◆ Your instructions ◆
According to the dataset write-up, roughly what share of the red team-active days goes into the training set?

◆ Study text ◆

_____

This design enables a controlled comparison of model performance under distinct visibility regimes. After feature construction and labeling, the dataset undergoes temporal filtering. Only days containing known red team activity are retained, reducing dataset size while focusing evaluation on periods of interest. Within these filtered days, samples are divided into fixed-size chunks to facilitate memory-efficient processing. Each chunk is sorted chronologically by day and timestamp using an external merge sort algorithm, and all chunks are then merged into a single, temporally ordered dataset. This strict ordering is essential to maintain the integrity of time- dependent learning algorithms and to prevent temporal leakage across train and test boundaries. Dataset splitting is also performed chronologically by day. Approximately 80% of the red team-active days are allocated to the training set, while the remaining 20% are reserved for evaluation. The day field in each sample determines its assignment. This split is executed through a single pass over the sorted dataset, ensuring that records are streamed into their respective partitions without excessive memory use. The design preserves realistic deployment conditions by ensuring that models are trained on past data and tested exclusively on future, unseen attack windows. No overlap exists between red team events in the training and testing partitions, and all events maintain temporal consistency. The original training dataset consists of 30,082,580 samples, while the test dataset contains 8,651,372 samples. Each sample represents a 10-second window of system activity derived from the LANL telemetry. However, the overall class distribution is highly imbalanced, with malicious samples accounting for just 0.0028% of the total. While this distribution reflects the real-world rarity of intrusions, it posed significant challenges for supervised machine learning models, particularly in detecting rare attack windows. Models trained on the original dataset tended to overfit to the dominant benign class, achieving deceptively high accuracy while failing to recall most malicious events. To address this issue, we constructed a more balanced and focused subset of the original dataset using a context-based sampling approach. This technique preserved all malicious samples and selectively included benign samples located near each malicious window.

Specifically, for every malicious event, the algorithm sampled between 75 and 150 benign windows both before and after the event, within a windowed range of up to 150 samples. This sampling ensured that the model was exposed to a richer, temporally relevant set of benign behaviors surrounding known attacks. This helped the model learn the subtle transitions that might precede or follow malicious actions. Importantly, this sampling was performed once on the EDR dataset to generate a set of selected indices. These same indices were then applied to the XDR dataset, guaranteeing that both EDR and XDR versions represented the same time windows with identical labels, differing only in the types of telemetry features available. This design enables a fair, side-by- side evaluation of EDR and XDR model performance.

Final Dataset Characteristics

The resulting datasets each contain 185,442 training samples and 16,287 test samples. The class distribution improves to 857 malicious and 184,585 benign training samples, yielding a more learnable imbalance ratio of 0.4643%. The EDR dataset includes 20 total columns, of which 18 are numerical features, while the XDR dataset includes 34 columns, with 32 numerical features, reflecting the expanded visibility provided by DNS and network telemetry. This adjustment maintains the original data’s temporal integrity, avoids synthetic oversampling techniques, and provides a more meaningful framework for evaluating model effectiveness under constrained visibility conditions. By integrating heterogeneous telemetry sources, preserving strict temporal constraints, and applying consistent labeling, this data processing pipeline produces two large-scale cybersecurity datasets optimized for evaluating and comparing EDR and XDR detection models under realistic enterprise conditions.

_____

◆ Material shown ◆
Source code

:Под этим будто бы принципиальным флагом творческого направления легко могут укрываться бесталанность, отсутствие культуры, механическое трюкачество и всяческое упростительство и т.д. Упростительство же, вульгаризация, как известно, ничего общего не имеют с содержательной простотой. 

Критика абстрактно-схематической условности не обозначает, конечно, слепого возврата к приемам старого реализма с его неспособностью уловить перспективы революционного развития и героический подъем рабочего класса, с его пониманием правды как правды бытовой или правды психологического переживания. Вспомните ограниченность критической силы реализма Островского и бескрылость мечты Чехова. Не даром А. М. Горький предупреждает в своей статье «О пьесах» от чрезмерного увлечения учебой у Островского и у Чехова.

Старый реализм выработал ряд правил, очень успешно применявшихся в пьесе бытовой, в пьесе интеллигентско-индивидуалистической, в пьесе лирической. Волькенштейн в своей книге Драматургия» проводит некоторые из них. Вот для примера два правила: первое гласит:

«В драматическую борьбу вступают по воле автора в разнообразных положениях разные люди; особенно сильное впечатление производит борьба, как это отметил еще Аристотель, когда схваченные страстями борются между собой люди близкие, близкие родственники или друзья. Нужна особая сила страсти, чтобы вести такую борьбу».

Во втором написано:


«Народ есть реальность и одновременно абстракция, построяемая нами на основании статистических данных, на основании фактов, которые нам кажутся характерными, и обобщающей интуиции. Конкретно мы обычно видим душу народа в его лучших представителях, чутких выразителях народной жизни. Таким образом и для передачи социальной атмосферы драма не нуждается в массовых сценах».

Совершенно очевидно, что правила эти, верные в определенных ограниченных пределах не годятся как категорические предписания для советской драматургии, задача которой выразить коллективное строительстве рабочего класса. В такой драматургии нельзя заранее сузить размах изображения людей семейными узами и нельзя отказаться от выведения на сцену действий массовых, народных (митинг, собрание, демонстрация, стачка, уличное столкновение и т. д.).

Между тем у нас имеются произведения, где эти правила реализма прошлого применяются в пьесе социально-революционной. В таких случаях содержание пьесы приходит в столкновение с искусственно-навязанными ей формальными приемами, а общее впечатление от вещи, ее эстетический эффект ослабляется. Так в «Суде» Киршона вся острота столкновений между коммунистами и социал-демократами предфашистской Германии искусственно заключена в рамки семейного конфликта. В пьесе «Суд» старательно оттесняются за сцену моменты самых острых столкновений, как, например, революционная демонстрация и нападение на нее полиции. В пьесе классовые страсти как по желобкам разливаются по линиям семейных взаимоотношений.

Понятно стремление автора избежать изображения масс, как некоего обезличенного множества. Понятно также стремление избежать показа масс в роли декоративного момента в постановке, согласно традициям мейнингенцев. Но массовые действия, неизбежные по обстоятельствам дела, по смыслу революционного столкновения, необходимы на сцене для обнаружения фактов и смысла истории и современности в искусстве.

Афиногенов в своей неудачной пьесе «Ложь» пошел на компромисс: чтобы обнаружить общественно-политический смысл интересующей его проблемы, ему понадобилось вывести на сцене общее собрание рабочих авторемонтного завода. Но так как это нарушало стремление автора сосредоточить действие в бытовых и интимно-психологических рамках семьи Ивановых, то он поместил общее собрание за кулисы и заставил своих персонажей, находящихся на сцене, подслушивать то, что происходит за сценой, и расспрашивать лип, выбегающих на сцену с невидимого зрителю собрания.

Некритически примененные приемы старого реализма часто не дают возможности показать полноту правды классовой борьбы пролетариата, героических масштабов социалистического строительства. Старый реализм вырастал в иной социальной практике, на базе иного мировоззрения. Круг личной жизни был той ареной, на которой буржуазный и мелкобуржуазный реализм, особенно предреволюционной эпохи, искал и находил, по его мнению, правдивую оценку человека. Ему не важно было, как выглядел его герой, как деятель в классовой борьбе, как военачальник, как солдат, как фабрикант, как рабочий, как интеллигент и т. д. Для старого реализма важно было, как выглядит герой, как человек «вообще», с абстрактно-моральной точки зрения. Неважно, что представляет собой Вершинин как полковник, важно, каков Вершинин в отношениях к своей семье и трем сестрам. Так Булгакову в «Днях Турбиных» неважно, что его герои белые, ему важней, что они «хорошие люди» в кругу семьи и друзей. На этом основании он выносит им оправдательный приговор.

_____

◆ Task response ◆
About 80%